No obstante, Raúl fue lentamente apoderándose de todo el aparato represivo, primero, en los años noventa, fagocitando al Ministerio del Interior, lleno de fidelistas, tras fusilar al general Arnaldo Ochoa y al coronel Tony de la Guardia, y apresar, poco después, al general José Abrantes, ex Ministro del Interior, quien murió sorpresivamente en la cárcel en lo que fue, a todas luces, una ejecución porque sabía demasiados secretos, especialmente los relacionados con el narcotráfico.

Pero el zarpazo final fue en el 2009: tras la salida de Lage y de Pérez Roque vinieron la desbandada del llamado Grupo de Apoyo al Comandante y de los personajes revoltosos que figuraban en lo que Fidel Castro llamaba la “Batalla de ideas”, un departamento de propaganda y agitación dotado de cuantiosos recursos que se dilapidaban insensiblemente.

A esas alturas de su vida, Raúl Castro tenía serias dudas sobre las iniciativas de su hermano, un personaje que nunca había rebasado la etapa de agitación revolucionaria de sus años universitarios, pero más inquietudes aún le producían el marxismo leninismo y ese loco proyecto de conquista planetaria iniciado entre Fidel y Chávez.

Raúl, tras ser un rusófilo consumado, abrumado por le experiencia, en la década de los ochenta había dejado de creer en el colectivismo marxista, y pidió que rápidamente le tradujeran del ruso el libro Perestroika de Gorbachov.

Posteriormente, el mundo ideológico se le vino al suelo tras la desaparición de la URSS y la comprobación de que el sistema no servía para otra cosa que para mantenerse en el poder a palo y tentetieso.

¿Por qué alguien que hacía años no creía en el comunismo, no respetaba lo más mínimo a Hugo Chávez, y le parecía un disparate dedicarse a batallar contra Estados Unidos, continuaba funcionando como si mantuviera las mismas ideas de su hermano?

Por algo que se puede calificar como “la inercia del poder”. Eso exactamente es lo que Raúl Castro quería decir cuando afirmaba que él “no había llegado a la presidencia para enterrar la revolución”. No se trataba de defender el curso ni los basamentos filosóficos de la revolución, sino de no enterrarla para morirse en paz consigo mismo.

Por supuesto: estaba demasiado anciano y cansado para bajarse del tigre.

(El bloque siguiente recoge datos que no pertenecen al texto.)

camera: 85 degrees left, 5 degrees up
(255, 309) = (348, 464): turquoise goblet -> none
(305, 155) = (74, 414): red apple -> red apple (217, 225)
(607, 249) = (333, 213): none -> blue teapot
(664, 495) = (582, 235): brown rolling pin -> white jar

Era como esos fumadores inveterados que saben que el tabaco los está matando, pero se sienten muy viejos para dejarlo.

Conocía que la revolución había destrozado el aparato productivo, al extremo de que el país sólo se sostenía por recursos que venían del exterior, principalmente de Venezuela, pero no se sentía con fuerzas e imaginación para cortar por lo sano y revertir el proceso.

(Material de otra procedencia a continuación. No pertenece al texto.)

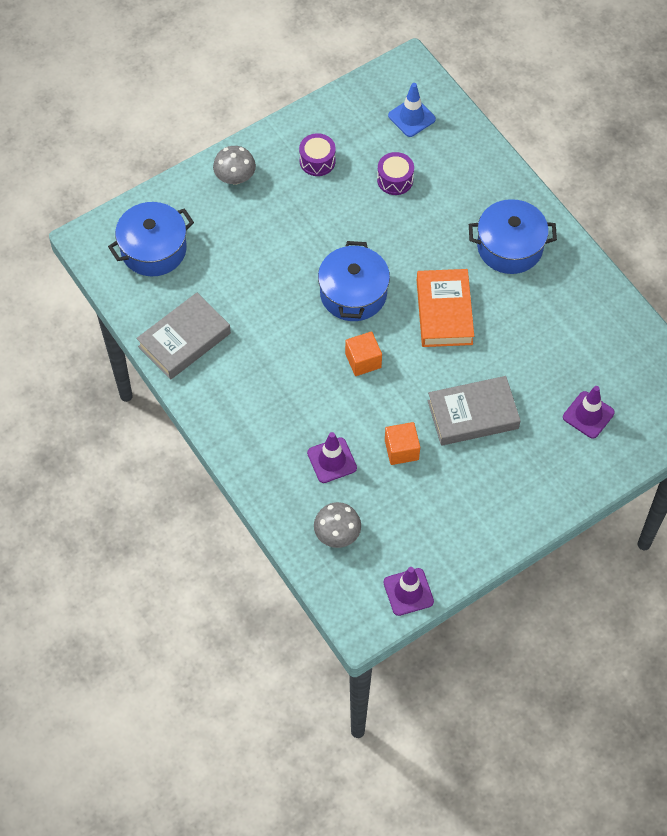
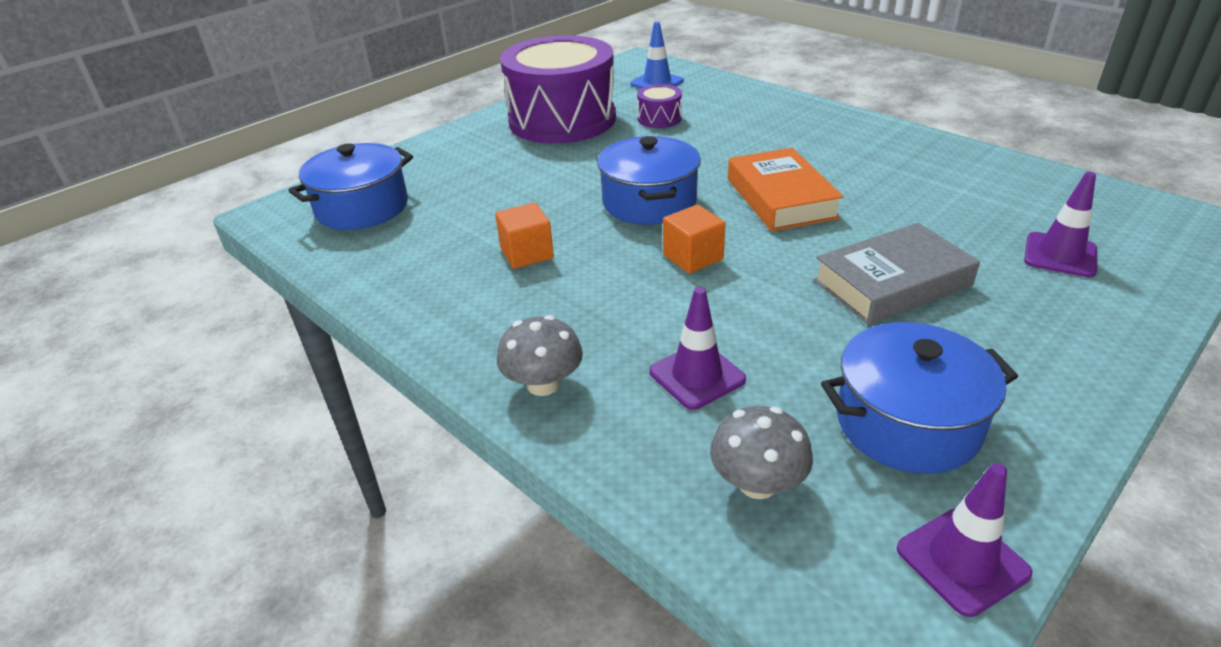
camera: 10 degrees left, 25 degrees down
(184, 340) = (413, 280): grey book -> none
(235, 177) = (465, 142): grey mushroom -> grey mushroom (543, 384)
(317, 161) = (562, 120): purple drum -> purple drum, size x2.48
(401, 450) = (808, 341): orange cube -> orange cube (527, 253)
(509, 247) = (826, 141): blue pot -> blue pot (907, 423)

¿Qué pasará en Cuba si los venezolanos le ponen fin al chavismo, como cada día parece más probable?

Las consecuencias económicas serán terribles. Se reducirá aún más la ya mínima capacidad adquisitiva de los cubanos, volverán las restricciones alimentarias y los apagones, y el país volverá a estar como estuvo en la primera mitad de los años noventa, cuando desapareció la URSS y Cuba perdió súbitamente el mercado artificial, pero obligado, de Europa del Este.

Sin embargo, las peores consecuencias serán las políticas. Esta crisis económica coincidiría con el supuesto retiro de Raúl Castro en febrero de 2018, lo que significa el fin biológico de la generación que hizo la revolución.

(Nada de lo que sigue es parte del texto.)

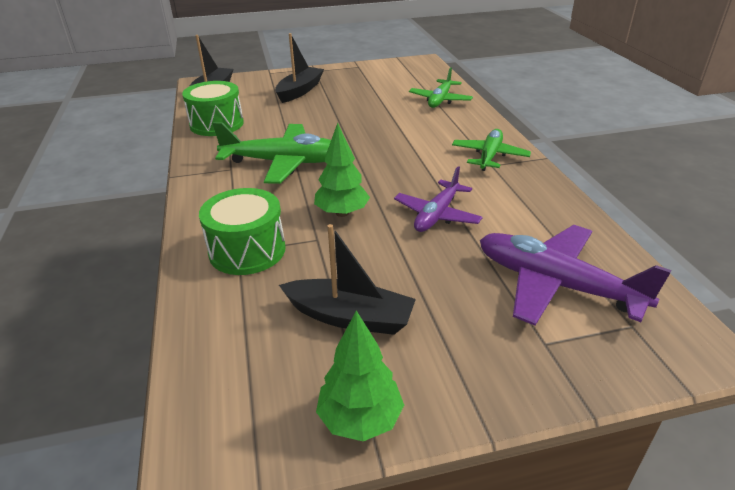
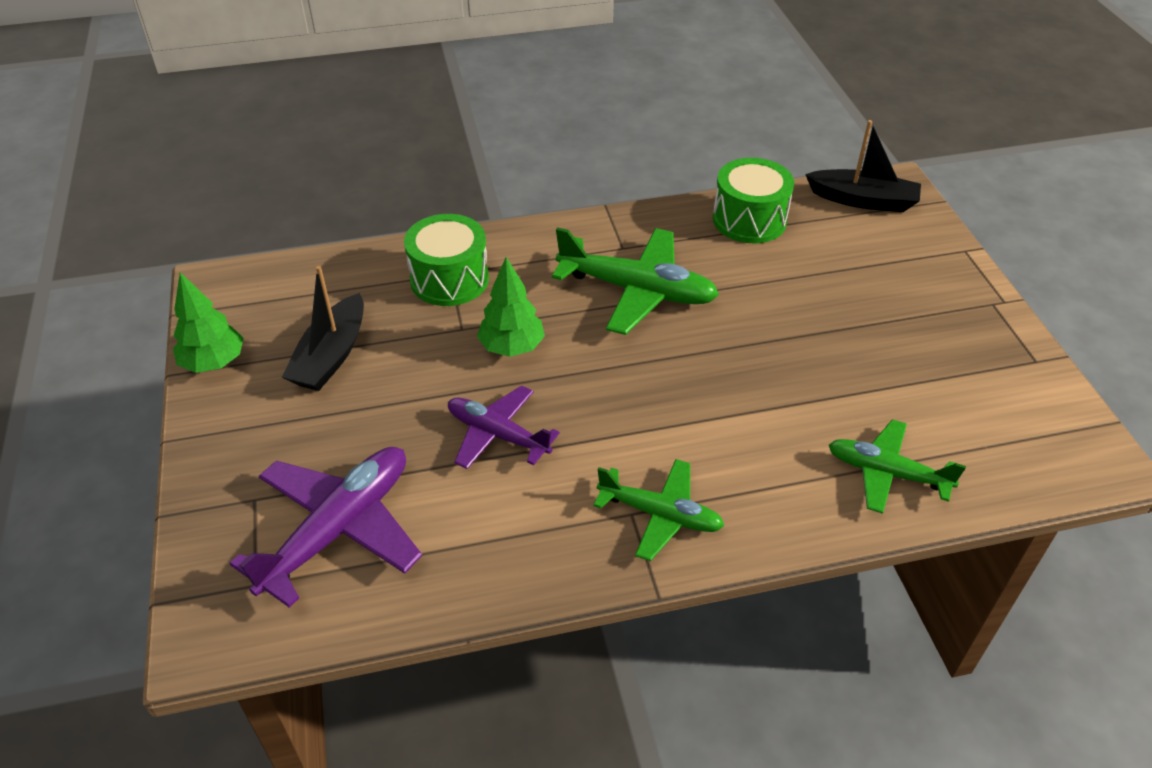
camera: 90 degrees right, 10 degrees up
(284, 163) = (637, 291): green plane -> green plane turned 75 degrees counterclockwise
(300, 91) = (888, 290): black boat -> none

Coincidiría, además, con la presidencia probablemente hostil de Donald Trump, y con el incierto destino de los miles de cubanos que están en Venezuela, cuyo regreso precipitado a la Isla sería un problema semejante al que se presentaría si muchos de ellos deciden quedarse en el país, como ya han hecho centenares de lo que en La Habana llaman desertores.

Más todavía: esa situación, materialmente desesperada y políticamente desmoralizante, iría pareja al descreimiento absoluto en el destino de una revolución que sólo les ha traído inconvenientes y dolores a los cubanos.

Aunque Raúl Castro pensaba que su función no sería enterrar un proceso en el que ya no creía, verá cómo sucede exactamente lo contrario. Si vive, verá el cambio. Y si le queda algo de la audacia y la decencia juvenil, no tratará de obstaculizarlo.

En todo caso, tras él, y tras la desaparición del chavismo, no vendrá el diluvio, sino la transición a la libertad de la mano de quienes ya no pueden creer en la revolución porque ésta ha fracasado intensamente y durante mucho tiempo. Demasiado tiempo.